• _EXERCISE_
Type the data below again exactly. Omit all pictures.

#### SOURCE MATERIAL

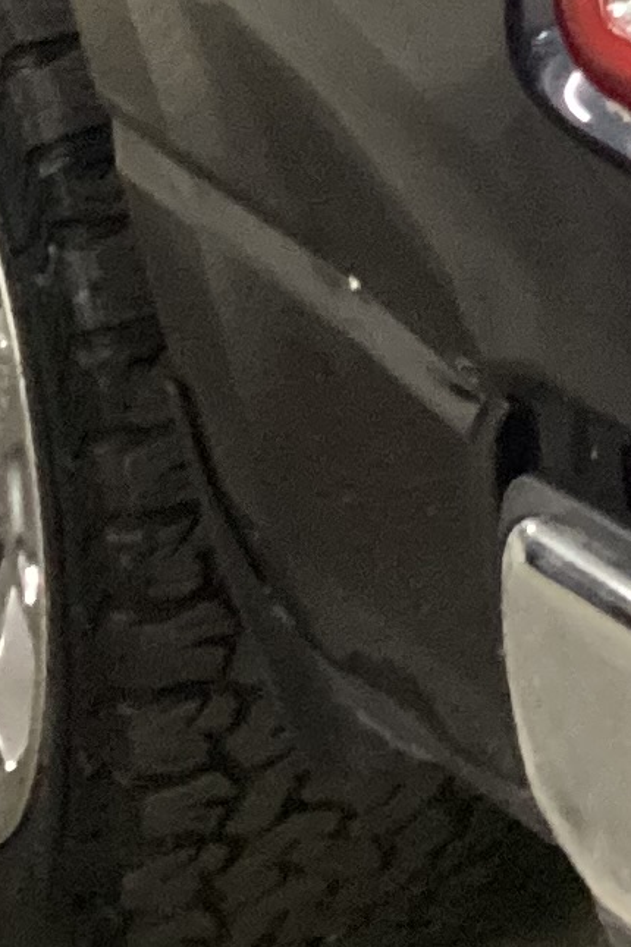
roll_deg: -0.5
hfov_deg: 8.1
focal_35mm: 163
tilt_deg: -14.3
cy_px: -787
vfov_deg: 11.6
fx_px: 4290
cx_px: 1120
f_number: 2.4
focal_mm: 3.3
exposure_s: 1/30
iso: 400
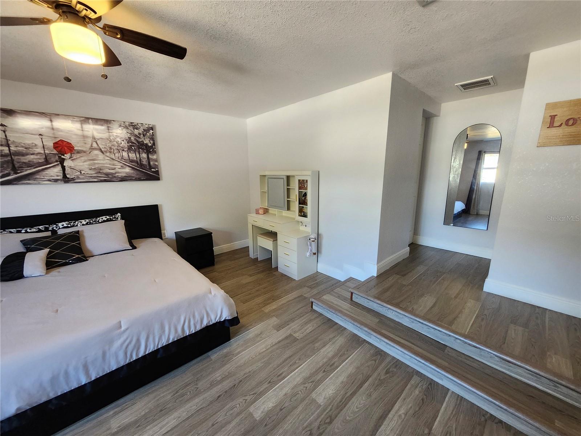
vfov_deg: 89.9
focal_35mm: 13
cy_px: 218
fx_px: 218
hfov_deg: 106.2
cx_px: 290
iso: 200
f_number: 2.2
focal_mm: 1.74
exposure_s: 1/60
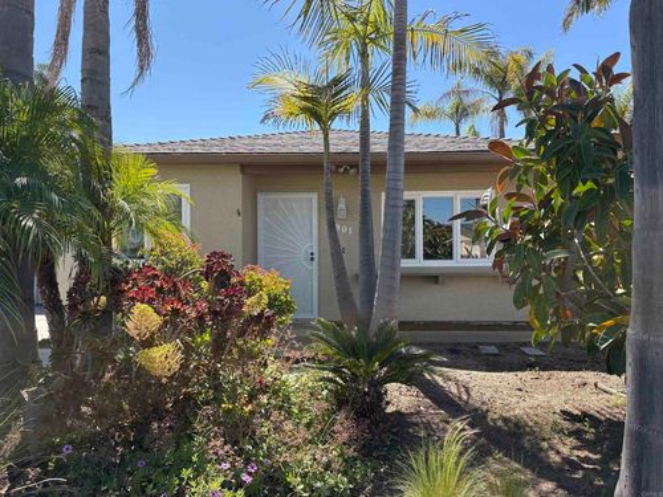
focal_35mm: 26
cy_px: 248
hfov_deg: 67.3
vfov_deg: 53.1
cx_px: 332
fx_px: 498
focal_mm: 5.96
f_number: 1.6
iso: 50
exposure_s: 1/1667
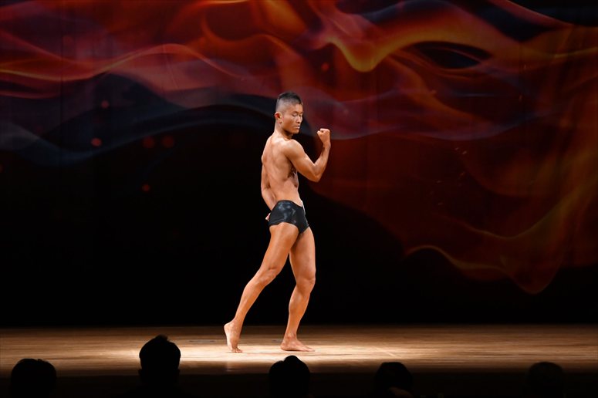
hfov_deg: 11.2
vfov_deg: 7.5
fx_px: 3038
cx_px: 299
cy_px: 199
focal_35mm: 183
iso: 3200
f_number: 5.6
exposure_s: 1/400
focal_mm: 122
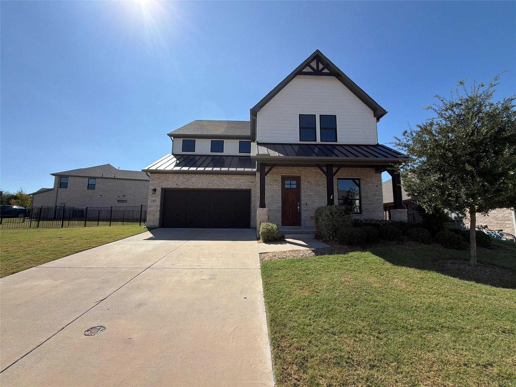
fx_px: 209
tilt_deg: +7.6
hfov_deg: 102.1
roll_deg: -0.1
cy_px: 194
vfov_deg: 85.7
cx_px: 258
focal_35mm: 14
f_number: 2.2
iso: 20
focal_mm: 2.22
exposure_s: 1/1125
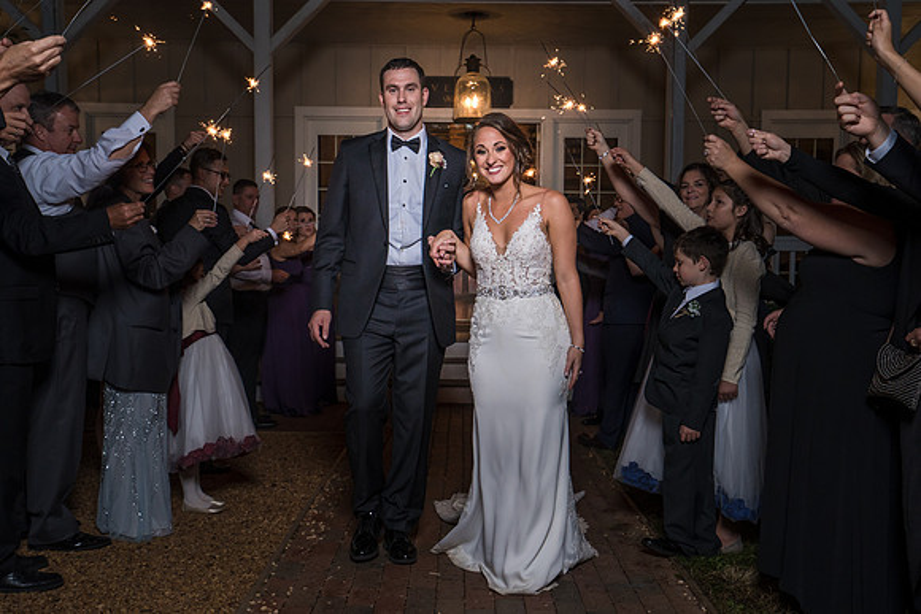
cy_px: 340
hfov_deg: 47.9
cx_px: 461
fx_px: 1037
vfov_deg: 33.0
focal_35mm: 41
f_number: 5.6
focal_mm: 35
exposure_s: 1/200
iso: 2000
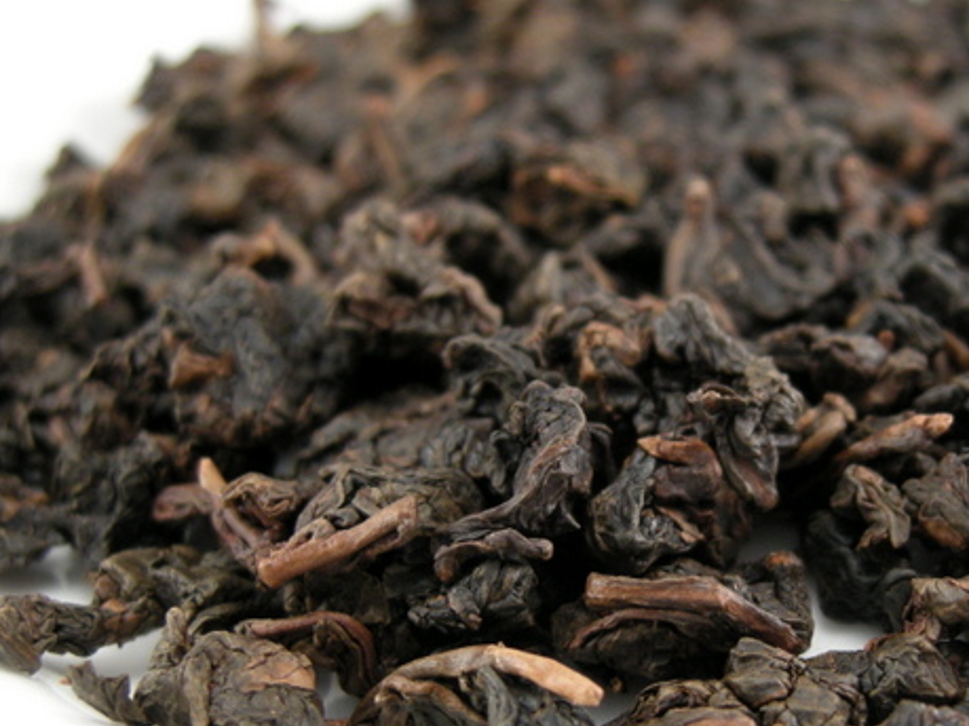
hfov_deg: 31.3
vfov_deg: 23.9
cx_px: 690
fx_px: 1707
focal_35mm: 61
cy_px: 496
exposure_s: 1/62
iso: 141
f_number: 2.7
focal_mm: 7.5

########

• _OUTPUT BELOW_
roll_deg: -0.5
hfov_deg: 8.1
focal_35mm: 163
tilt_deg: -14.3
cy_px: -787
vfov_deg: 11.6
fx_px: 4290
cx_px: 1120
f_number: 2.4
focal_mm: 3.3
exposure_s: 1/30
iso: 400
vfov_deg: 89.9
focal_35mm: 13
cy_px: 218
fx_px: 218
hfov_deg: 106.2
cx_px: 290
iso: 200
f_number: 2.2
focal_mm: 1.74
exposure_s: 1/60
focal_35mm: 26
cy_px: 248
hfov_deg: 67.3
vfov_deg: 53.1
cx_px: 332
fx_px: 498
focal_mm: 5.96
f_number: 1.6
iso: 50
exposure_s: 1/1667
hfov_deg: 11.2
vfov_deg: 7.5
fx_px: 3038
cx_px: 299
cy_px: 199
focal_35mm: 183
iso: 3200
f_number: 5.6
exposure_s: 1/400
focal_mm: 122
fx_px: 209
tilt_deg: +7.6
hfov_deg: 102.1
roll_deg: -0.1
cy_px: 194
vfov_deg: 85.7
cx_px: 258
focal_35mm: 14
f_number: 2.2
iso: 20
focal_mm: 2.22
exposure_s: 1/1125
cy_px: 340
hfov_deg: 47.9
cx_px: 461
fx_px: 1037
vfov_deg: 33.0
focal_35mm: 41
f_number: 5.6
focal_mm: 35
exposure_s: 1/200
iso: 2000
hfov_deg: 31.3
vfov_deg: 23.9
cx_px: 690
fx_px: 1707
focal_35mm: 61
cy_px: 496
exposure_s: 1/62
iso: 141
f_number: 2.7
focal_mm: 7.5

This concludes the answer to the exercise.